Çevresel ajanların yakın ilişkisine rağmen, VR Williams tarafından türetilen faktörlerin bağımsızlığı yasasında belirtilen birbirlerinin yerini alamazlar. Örneğin, nem, ışık veya karbondioksitin etkisiyle değiştirilemez.
Ekolojinin etkisi en açık şekilde sınırlayıcı faktör yasasıyla tanımlanır: Optimum değerinin dışında olan tek bir çevresel etken bile vücudun gerilmesine ve hatta ölmesine neden olabilir.
Belirli bir faktörün dayanıklılık sınırlarına karşılık gelen seviyeye tolerans derecesi denir. Bu değerin sabit olmadığına dikkat edilmelidir. Farklı organizmalar için farklıdır. Etkisi organizmanın dayanıklılık sınırına yakın bir faktörün etkili olduğu durumlarda bu aralık önemli ölçüde dar altılabilir.
Bir tür için sınırlayıcı faktörlerin, diğerleri için olağan varoluş koşulları olduğu söylenmelidir. Tüm organizmalar için tolerans sınırı, ötesinde öldükleri maksimum veya minimum ölümcül sıcaklıktır. Bunun nedeni, sıcaklık faktörünün metabolizmayı ve fotosentezi etkileyebilmesidir.
Sınırlayıcı etkiye sahip olabilecek önemli ajanlar su ve güneş radyasyonudur. Eksiklikleri, organizmaların ölümüne yol açan metabolik ve enerji reaksiyonlarının durmasına yol açar.
Sınırlayıcı faktörler, bir dizi belirliadaptif olarak adlandırılan adaptif reaksiyonlar. Üç önemli sürecin etkisi altında gelişirler: canlı organizmaların değişkenliği, kalıtım ve doğal seleksiyon. Adaptif değişikliklerin ana kaynağı, genomdaki mutasyonlardır. Bazı durumlarda türlerin dağılım alanını değiştirebilen hem doğal hem de yapay faktörlerin etkisi altında ortaya çıkabilirler.

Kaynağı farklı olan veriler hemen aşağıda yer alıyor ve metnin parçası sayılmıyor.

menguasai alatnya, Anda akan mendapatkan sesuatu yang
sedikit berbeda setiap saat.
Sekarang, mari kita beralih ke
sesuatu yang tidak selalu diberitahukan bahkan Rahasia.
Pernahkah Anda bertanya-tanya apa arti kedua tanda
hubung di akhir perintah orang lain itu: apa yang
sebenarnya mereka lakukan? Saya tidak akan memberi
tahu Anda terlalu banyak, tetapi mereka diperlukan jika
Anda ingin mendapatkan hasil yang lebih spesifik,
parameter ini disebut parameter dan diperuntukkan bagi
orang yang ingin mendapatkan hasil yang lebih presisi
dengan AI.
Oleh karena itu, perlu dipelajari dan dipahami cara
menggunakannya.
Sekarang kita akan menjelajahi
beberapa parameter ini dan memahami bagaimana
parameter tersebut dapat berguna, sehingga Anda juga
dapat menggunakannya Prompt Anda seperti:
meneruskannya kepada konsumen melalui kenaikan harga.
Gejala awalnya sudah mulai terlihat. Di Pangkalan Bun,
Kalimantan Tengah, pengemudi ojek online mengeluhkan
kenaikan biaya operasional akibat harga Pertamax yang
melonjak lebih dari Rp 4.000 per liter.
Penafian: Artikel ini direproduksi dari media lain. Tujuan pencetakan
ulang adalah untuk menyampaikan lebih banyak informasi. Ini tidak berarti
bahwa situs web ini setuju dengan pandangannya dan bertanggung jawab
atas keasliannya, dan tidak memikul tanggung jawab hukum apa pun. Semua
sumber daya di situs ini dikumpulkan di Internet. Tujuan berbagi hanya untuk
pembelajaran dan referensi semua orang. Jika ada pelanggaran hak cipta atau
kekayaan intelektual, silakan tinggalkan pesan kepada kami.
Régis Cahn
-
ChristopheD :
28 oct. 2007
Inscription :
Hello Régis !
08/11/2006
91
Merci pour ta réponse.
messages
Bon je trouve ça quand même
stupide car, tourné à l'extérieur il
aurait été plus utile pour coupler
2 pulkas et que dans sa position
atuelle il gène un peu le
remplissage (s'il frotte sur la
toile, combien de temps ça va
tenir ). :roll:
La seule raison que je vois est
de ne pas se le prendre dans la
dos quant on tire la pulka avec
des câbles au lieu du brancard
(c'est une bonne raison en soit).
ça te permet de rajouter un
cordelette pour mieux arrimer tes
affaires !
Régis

Mutasyon birikiminin parçalanma fenomenine yol açtığını belirtmekte fayda var. Evrim sürecinde, tüm organizmalar bütün bir abiyotik ve biyotik faktör kompleksinden etkilenir. Bu durumda, hem olumsuz çevresel faktörlere uyum sağlamaya yardımcı olan başarılı adaptasyonlar hem de türlerin yok olmasına yol açan başarısız olanlar ortaya çıkar.